Spring Rolls (Chả giò)

Cuisine : Vietnamese
Course : Side Dish Snack
Dietary :
Ingredients
Ingredient | Quantity | |
---|---|---|
Popiah Wrapper | 50 pc. | |
Cooking Oil | 250 ml. | |
Egg | 3 pc. | |
Shredded Jícama | 0.5 pc. | |
Shredded Taro | 0.5 pc. | |
Dried Black Jelly Fungus | 100 g. | |
Diced Shrimp | 200 g. | |
Minced Pork | 500 g. |
Instructions
Notes: If you cannot find jícama, dried black jelly fungus and taro, it's okay to use other ingredients to replace. I would suggest to use shredded carrots, diced onions and cassava. Taro or cassava will give sweet and buttery taste while jícama or onion gives fresh and crispy flavor. For the meat, you can also use crab or chicken.
Directions:
- Put dried black jelly fungus in water for 60 minutes and then slice them.
- Put pork, shrimp, black jelly fungus, taro and jícama to a big bowl. Put 3 chicken egg yolks (keep the egg whites in a small bowl) and 2 spoons of oil into the mixture.
- Season the filling with fish sauce (or salt) and sugar. I normally just season by feelings so I cannot give any measurement :)
- If you want to make sure it is seasoned well, just make one roll and fry it, then taste.
- Now is the fun part: folding the rolls. There are many different wrappers that can be used for spring rolls, such as rice papers, flour egg roll wrappers, popiah wrappers (also called spring roll wrappers) or net spring roll wrappers. I personally prefer popiah wrappers because it's easy to fold and also makes the spring roll crispier.
- Place a wrapper on a chopping board (or a flat dish).
- Place the filling on the wrapper, near the bottom of the sheet and spread it out in a line (not too thin or thick).
- Fold 2 sides of the wrapper over the mixture.
- Fold the bottom of the wrap up over the filling and then continue to fold the roll.
- Spread some egg whites onto the last corner of the roll and stick it to the rest of the roll.
You can find many videos and wiki shows how to do this by searching for "how to fold a spring roll".
- After you finish folding all rolls, put them into the fridge for 15-20 minutes for better taste.
- Heat up cooking oil in a wok. Since we don't have wok, we use a pot instead. If you use a big pan, you would have to use a lot of oil.

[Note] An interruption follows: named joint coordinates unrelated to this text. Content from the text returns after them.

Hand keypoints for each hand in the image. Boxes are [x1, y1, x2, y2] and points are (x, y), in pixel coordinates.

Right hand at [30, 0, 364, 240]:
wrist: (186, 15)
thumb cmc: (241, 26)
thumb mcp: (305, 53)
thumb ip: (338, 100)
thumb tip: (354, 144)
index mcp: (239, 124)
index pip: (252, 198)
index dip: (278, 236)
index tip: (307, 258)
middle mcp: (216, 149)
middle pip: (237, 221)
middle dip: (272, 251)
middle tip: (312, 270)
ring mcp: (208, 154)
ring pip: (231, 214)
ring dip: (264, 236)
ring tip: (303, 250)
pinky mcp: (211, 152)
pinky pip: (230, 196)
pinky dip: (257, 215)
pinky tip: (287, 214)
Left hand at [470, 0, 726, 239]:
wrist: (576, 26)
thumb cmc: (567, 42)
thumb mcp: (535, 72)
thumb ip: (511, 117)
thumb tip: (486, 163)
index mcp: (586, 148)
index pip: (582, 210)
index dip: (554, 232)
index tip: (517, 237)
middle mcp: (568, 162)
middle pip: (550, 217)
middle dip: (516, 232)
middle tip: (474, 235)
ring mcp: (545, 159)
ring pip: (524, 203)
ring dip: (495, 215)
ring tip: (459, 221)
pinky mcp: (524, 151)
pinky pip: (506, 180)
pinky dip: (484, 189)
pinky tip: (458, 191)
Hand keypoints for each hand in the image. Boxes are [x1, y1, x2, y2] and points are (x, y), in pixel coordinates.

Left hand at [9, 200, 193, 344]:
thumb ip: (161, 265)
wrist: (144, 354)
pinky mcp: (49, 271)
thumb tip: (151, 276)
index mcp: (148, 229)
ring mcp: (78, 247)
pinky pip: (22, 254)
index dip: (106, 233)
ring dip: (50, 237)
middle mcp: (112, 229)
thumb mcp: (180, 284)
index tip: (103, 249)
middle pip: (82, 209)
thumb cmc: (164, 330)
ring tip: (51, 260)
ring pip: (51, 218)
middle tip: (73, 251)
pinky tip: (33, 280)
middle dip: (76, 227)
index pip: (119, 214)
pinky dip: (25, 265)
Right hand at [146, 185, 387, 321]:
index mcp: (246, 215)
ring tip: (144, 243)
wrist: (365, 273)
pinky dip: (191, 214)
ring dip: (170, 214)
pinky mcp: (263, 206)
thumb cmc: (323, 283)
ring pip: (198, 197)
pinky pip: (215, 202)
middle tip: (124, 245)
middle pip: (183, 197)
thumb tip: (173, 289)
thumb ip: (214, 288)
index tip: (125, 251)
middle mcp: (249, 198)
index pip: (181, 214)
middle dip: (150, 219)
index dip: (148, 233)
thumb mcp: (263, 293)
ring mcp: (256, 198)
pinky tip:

- Lastly, deep fry spring rolls in low heat. Remember to keep turning them over to have both sides turn gold evenly. When it turns golden brown, it's done.
- You should place the fried rolls on a rack or oil-absorbing cook paper for them to drain.
We served spring rolls with vermicelli, fish sauce, sliced cucumber, sprout and lettuce. However, we ended up eating with chilly sauce and tomato sauce at the end because we made too many spring rolls.